Interface TextTokenizerRegistry

  • All Known Implementing Classes:
    TextTokenizerRegistryImpl

    @API(EXPERIMENTAL)
    public interface TextTokenizerRegistry
    Registry for TextTokenizers. This registry allows for full-text indexes to specify their tokenizer type through an index option, using the ""textTokenizerName"" option. The registry will then be queried for the tokenizer that has that name at index- and query-time.

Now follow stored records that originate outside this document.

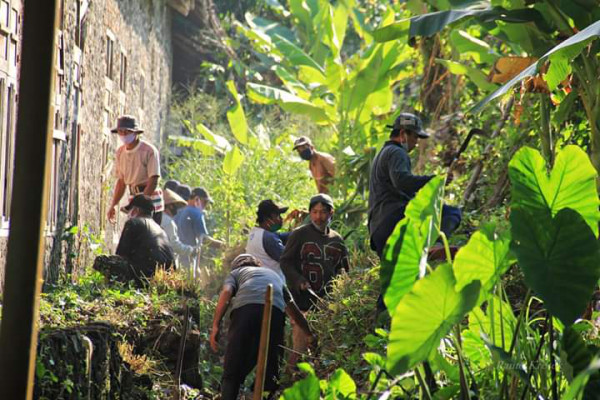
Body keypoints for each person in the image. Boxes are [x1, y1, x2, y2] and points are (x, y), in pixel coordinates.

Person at [210, 254, 313, 400]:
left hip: (245, 312)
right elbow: (294, 311)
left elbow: (226, 292)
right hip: (275, 313)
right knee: (271, 367)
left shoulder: (235, 273)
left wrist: (215, 325)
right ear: (258, 265)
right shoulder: (274, 276)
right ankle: (263, 394)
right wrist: (309, 334)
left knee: (233, 366)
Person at [368, 112, 462, 259]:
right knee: (452, 213)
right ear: (403, 134)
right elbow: (402, 181)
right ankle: (435, 245)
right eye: (415, 137)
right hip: (393, 220)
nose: (416, 142)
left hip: (378, 230)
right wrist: (434, 180)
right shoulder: (397, 152)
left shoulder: (383, 153)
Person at [280, 194, 349, 367]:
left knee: (324, 352)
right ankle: (290, 383)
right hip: (302, 303)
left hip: (327, 304)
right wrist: (298, 280)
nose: (319, 217)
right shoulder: (299, 235)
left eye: (323, 212)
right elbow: (285, 261)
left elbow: (344, 270)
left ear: (331, 212)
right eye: (315, 212)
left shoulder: (337, 240)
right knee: (300, 348)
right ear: (310, 213)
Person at [94, 195, 174, 286]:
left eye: (129, 211)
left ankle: (114, 289)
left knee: (101, 260)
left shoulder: (133, 223)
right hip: (164, 279)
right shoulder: (161, 230)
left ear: (136, 210)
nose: (128, 215)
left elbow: (121, 255)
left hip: (143, 276)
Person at [107, 115, 164, 225]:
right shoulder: (120, 152)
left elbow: (154, 179)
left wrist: (141, 203)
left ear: (136, 133)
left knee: (150, 236)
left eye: (127, 131)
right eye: (121, 132)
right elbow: (121, 182)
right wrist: (113, 205)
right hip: (134, 196)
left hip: (150, 198)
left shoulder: (149, 151)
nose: (123, 135)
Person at [176, 187, 224, 277]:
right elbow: (205, 240)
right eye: (204, 202)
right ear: (196, 199)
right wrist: (224, 246)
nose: (205, 206)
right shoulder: (196, 213)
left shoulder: (179, 211)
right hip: (188, 260)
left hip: (176, 259)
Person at [246, 200, 290, 280]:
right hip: (271, 285)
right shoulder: (269, 238)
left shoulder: (255, 233)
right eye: (277, 215)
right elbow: (288, 259)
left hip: (258, 281)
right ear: (267, 219)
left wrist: (301, 231)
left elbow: (284, 236)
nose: (281, 219)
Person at [160, 188, 198, 271]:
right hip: (166, 263)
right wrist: (190, 250)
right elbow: (174, 245)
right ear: (170, 206)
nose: (177, 209)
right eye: (176, 206)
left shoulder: (157, 218)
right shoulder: (168, 222)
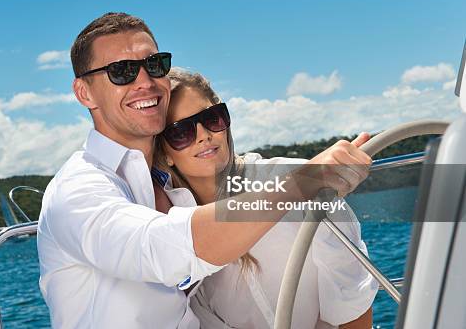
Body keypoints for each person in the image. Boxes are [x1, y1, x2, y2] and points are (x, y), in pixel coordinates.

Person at [37, 12, 373, 328]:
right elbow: (163, 247)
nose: (145, 81)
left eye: (154, 65)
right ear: (84, 92)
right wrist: (302, 183)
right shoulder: (78, 191)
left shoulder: (167, 190)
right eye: (121, 71)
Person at [153, 68, 378, 329]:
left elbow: (351, 293)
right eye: (181, 132)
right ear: (165, 153)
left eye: (211, 119)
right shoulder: (175, 229)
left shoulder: (303, 179)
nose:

    Note that there are two ways of adding elements to the tokenizer registry. The first is to use the AutoService annotation to mark a TextTokenizerFactory implementation as one that should be loaded into the registry. The other is to call register() on this interface to register that tokenizer manually. This second way is useful for tokenizers that are built on the fly from configuration parameters, for example.

    • Method Detail

      • register

        void register​(@Nonnull
                      TextTokenizerFactory tokenizerFactory)
        Registers a new tokenizer in this registry. The tokenizer should have a different name from all tokenizers that are currently registered. This will throw an error if there is already a tokenizer present that is not pointer-equal to the tokenizerFactory parameter given.
        Parameters:
        tokenizerFactory - new tokenizer to register
        Throws:
        RecordCoreArgumentException - if there is a tokenizer of the same name already registered
      • reset

        void reset()
        Clears the registry and reloads tokenizers from the classpath. This is intended mainly for testing purposes (to avoid having one test add a tokenizer to the registry that another test cannot override).